O kıssada insanlığın erdemsizliği tercih ettiğinde bildiğin hayvanlaşacağını söyler. Kızınca birbirimize yüksek sesle dediğimiz şey; "Hayvan!" olacağını... Maymun, domuz ne varsa. Aşağılık olacağını. Kendinden düşeceğini. Salt fiziğinin berisinde kalacağını. Bi' gıdım fiziğinden öteye gidemeyeceğini. Ruhsuz. Nalları etine batmış da kendi batağından çıkamamış bir cinnet atı gibi. Nefs nefse hırıltılı...Bir nevi kalp krizi.
İnsan kendini amaçsız bir eğlenceler zincirine vurduğunda böyle oluyor. Bütün bunlar Cumartesi gününün başının altından çıktı. Bazı hayatlar haftanın her günü Cumartesi gibi. Kimi hayatlar da her gün Pazartesi iyi mi?! İnsan karın ağrısı vallahi.

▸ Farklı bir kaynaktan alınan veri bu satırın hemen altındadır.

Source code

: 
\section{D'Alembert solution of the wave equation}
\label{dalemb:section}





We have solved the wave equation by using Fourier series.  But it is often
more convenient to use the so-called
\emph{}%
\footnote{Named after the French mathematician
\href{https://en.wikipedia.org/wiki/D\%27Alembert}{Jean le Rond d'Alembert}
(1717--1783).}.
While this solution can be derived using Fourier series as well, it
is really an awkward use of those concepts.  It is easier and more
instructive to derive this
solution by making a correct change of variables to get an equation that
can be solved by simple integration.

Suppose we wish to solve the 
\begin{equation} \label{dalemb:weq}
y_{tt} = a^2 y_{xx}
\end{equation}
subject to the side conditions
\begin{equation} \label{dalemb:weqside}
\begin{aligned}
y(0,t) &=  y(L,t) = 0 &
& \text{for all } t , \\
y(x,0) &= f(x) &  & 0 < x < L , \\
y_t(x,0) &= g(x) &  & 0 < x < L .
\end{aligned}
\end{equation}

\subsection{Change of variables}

Dediğim gibi bir hafta sonunda yazıyorum bu satırları. Sabahın ilk saatleri, kuşluğa kadar geceye ait bir sessizliği enselemek mümkün. Fakat öyle tahmin ediyorum ki çalışanlarda bir 'yarın Pazartesi suratsızlığı' var. 'Çalışmayan kadınlar' da ne demek? Asıl evde çalışır insan kızı. Hem de ücretsiz, belki karın, kim bilir inşallah gönül tokluğuna. Bitmeyen mesai ile hem de. Mübarek tek başına hizmet sektörü. Hezimet te denilebilir mi bir düşünelim. Yani düşünün bugün tatil. Ve onlar yine iş başında. Evcilik oyununda her bir mızmızın spesiyalini/özel mamasını oluşturmakta. Ha bugün Pazar olunca yarın da Pazartesi oluyor illa. Takvimin farzı bu. Bunu değiştirmek mümkün görünmüyor sevgili mızmız insanlık. Malum Pazar'ın ertesi. Sanki iş olmasa naapacaktık a deccaller? İş hayatın tesellisidir de öte yandan. Bu deccal lafını bu anlamda kullanmayı köylü bir hanımdan öğrendim. Okul dönüşü boşa çıkan yaramaz çocuklarından bahsederken yüzü düşer: "Yine geliyor deccaller!" derdi. Ben bunu çocukların başa çıkılmaz yaramazlıklarını görünce anlamıştım.
Sabah sabah suratları geziyorum. Sabah gözlemi. Ev pispasları heyecansız ve mızmız, sokak pispasları ise ayağına menüsü getirilmemiş bir patron edasında, dibindeki lüks çöp restorana gitmeye üşengeç. Uygarlığın huysuzluğu onların tüylerine de sirayet etmiş.
Canlılara ne oluyor böyle? Yaşamak mı istemiyorlar, yaşamak diye bir şey var da onu mu bilmiyorlar...Eşya daha canlı sanki onlardan.
Hem Pazartesi bende daima bir heyecana tekabül eder. Besmele gibidir. Başlangıçtır. İlktir. Öncüdür. Cuma'ya kadar elele ha hayret, ha gayrettir.